Why alts are gaining share

Calcano points to several drivers:

  • the search for incremental returns
  • portfolio diversification
  • access to a much broader set of companies than public markets offer
  • the decline in yield from traditional fixed income during the ZIRP era

Where private credit fits

  • Private credit became especially attractive when rates were near zero.
  • Even as rates rose, private credit remained compelling because many loans are floating-rate.
  • He believes current portfolios are likely healthier than many people assume, even amid headlines about stress in parts of the market.

Key bottleneck: advisor education

  • Many advisors still have not fully adopted alternatives.
  • Scalable adoption will require more education and more model-based portfolio construction.

Models, Portfolio Construction, and International Expansion

Model portfolios are becoming more important

  • Calcano believes models will play a bigger role in how advisors allocate to alternatives.
  • These may include:
    • models for alts only
    • models combining liquid and illiquid assets
    • packaged exposures across multiple private strategies

Global opportunity

  • Demand outside the U.S. is rising, though adoption lags behind the domestic market.
  • iCapital already has significant international reach:
    • $65 billion+ in alternatives allocated by non-U.S. investors
    • about half of its offices outside the U.S.

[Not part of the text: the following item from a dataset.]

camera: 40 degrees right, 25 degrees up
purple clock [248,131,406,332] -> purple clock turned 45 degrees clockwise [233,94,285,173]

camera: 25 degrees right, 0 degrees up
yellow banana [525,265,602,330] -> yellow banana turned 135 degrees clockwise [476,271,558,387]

AI, Tokenization, and the Future of Asset Management

How iCapital is using AI

Calcano says AI is being tested across the platform in both:

  1. client-facing workflows
  2. internal operations

Examples include:

  • generating fund sub-documents
  • helping clients describe preferences in the marketplace
  • aggregating and extracting held-away client data
  • document processing and data reassembly

Broader industry impact

  • He sees AI, tokenization, and blockchain as major enablers, but says the industry is still in the early stages.
  • Better data connectivity across custodians, administrators, transfer agents, advisors, GPs, and platforms could produce major efficiency gains.

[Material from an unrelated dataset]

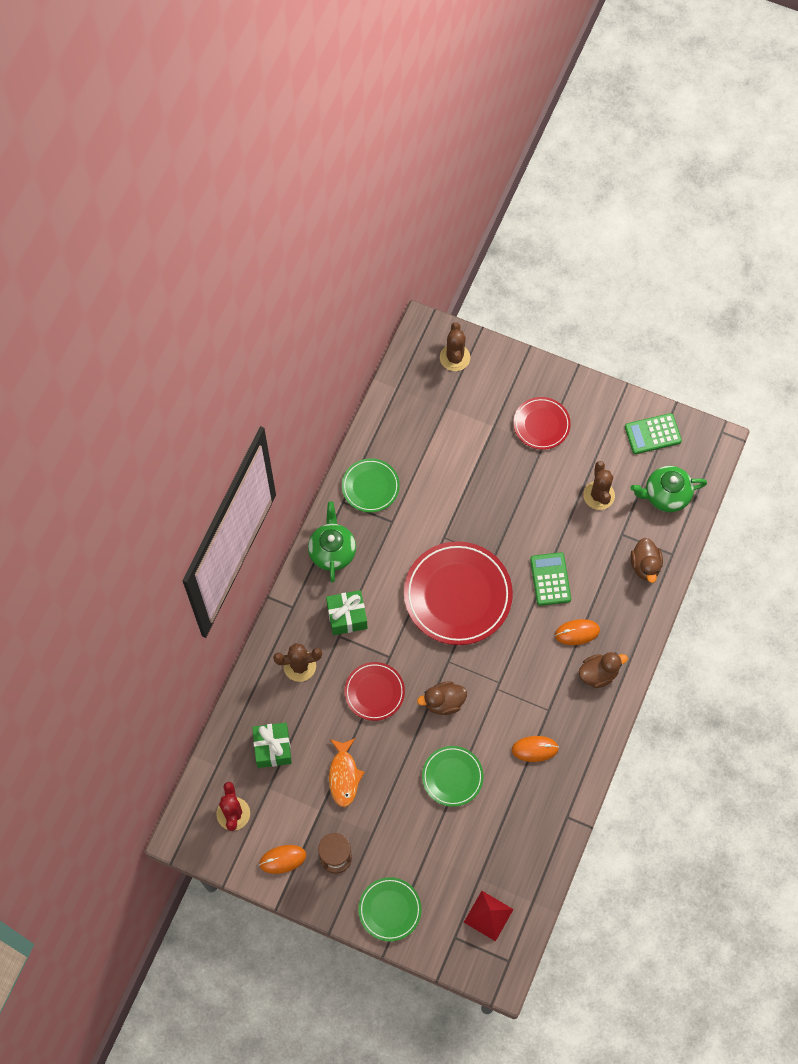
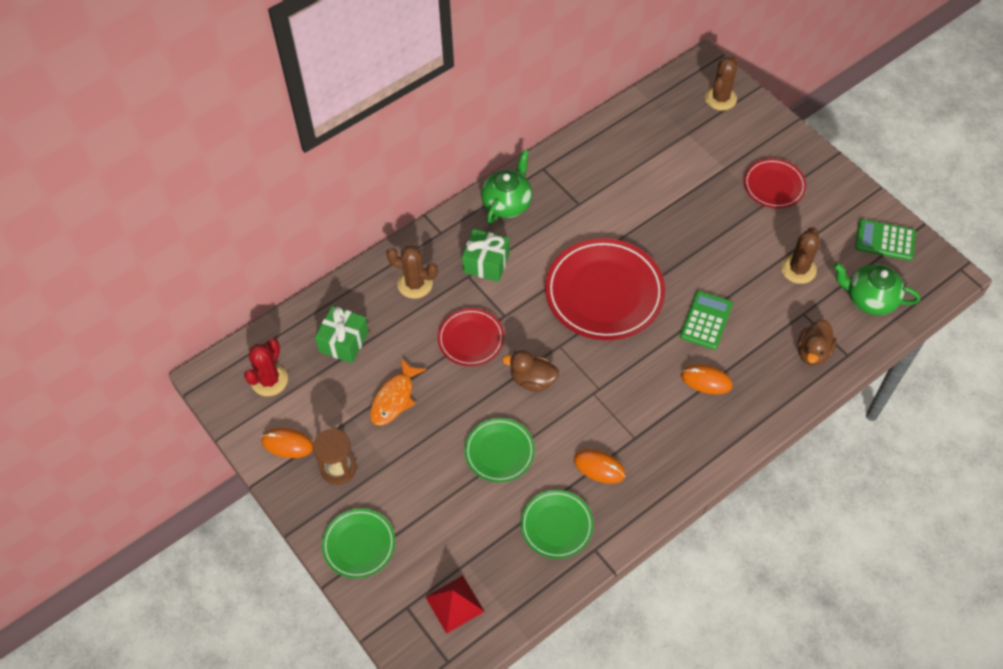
camera: 30 degrees right, 10 degrees down
green plate [342,458,400,512] -> green plate moved to [521,490,594,559]
brown duck [579,652,628,688] -> none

Strategy, M&A, and Culture at iCapital

Build, buy, and partner

  • iCapital has completed 24 acquisitions and continues to pursue M&A.
  • Calcano says the firm only buys what it can fully integrate.
  • Integration matters for both:
    • technology
    • culture

Recent capital and expansion

  • A 2025 capital raise valued the company at a multi-billion-dollar level.
  • iCapital continues to use capital for acquisitions, including the planned purchase of Hexure, which strengthens its annuities platform.

Culture and “one iCapital”

  • Calcano emphasizes a strong, unified culture.
  • He views leadership as making sure people are in the right roles and working toward a shared mission.
  • One of iCapital’s cultural principles: clients come first.

Public vs. Private Markets: Where iCapital Fits

Public company discipline

  • Although iCapital remains private, Calcano says the firm tries to operate with public-company discipline:
    • fast monthly reporting
    • fast quarterly closes
    • strong balance sheet management

Employee ownership

  • All employees have stock in iCapital.
  • Because equity is part of compensation, the firm has created limited liquidity opportunities for employees over time.

Key Advice and Personal Takeaways

Advice for young professionals

  • The world owes you nothing.
  • Success comes from work, flexibility, and a strong attitude.
  • Calcano stresses the value of learning by being in the room with experienced people, rather than only working remotely.

Advice he wishes he’d known earlier

  • Be patient.
  • Don’t overreact to one bad point, one bad quarter, or one bad cycle.
  • His favorite analogy: in golf, or in a long career, “it’s just a point.”

Core philosophy

  • Adapt to change.
  • Stay intellectually honest.
  • Focus on clients.
  • Treat technology as a tool for better outcomes, not as a replacement for human judgment.

Bottom Line

Lawrence Calcano frames iCapital as infrastructure for the modern private-markets era: a platform that helps advisors access, explain, and manage alternatives without losing sight of client needs or operational complexity. His broader thesis is that private markets, AI, and data-driven workflows will continue to reshape asset management—but the winning model will still be human advisors using technology well.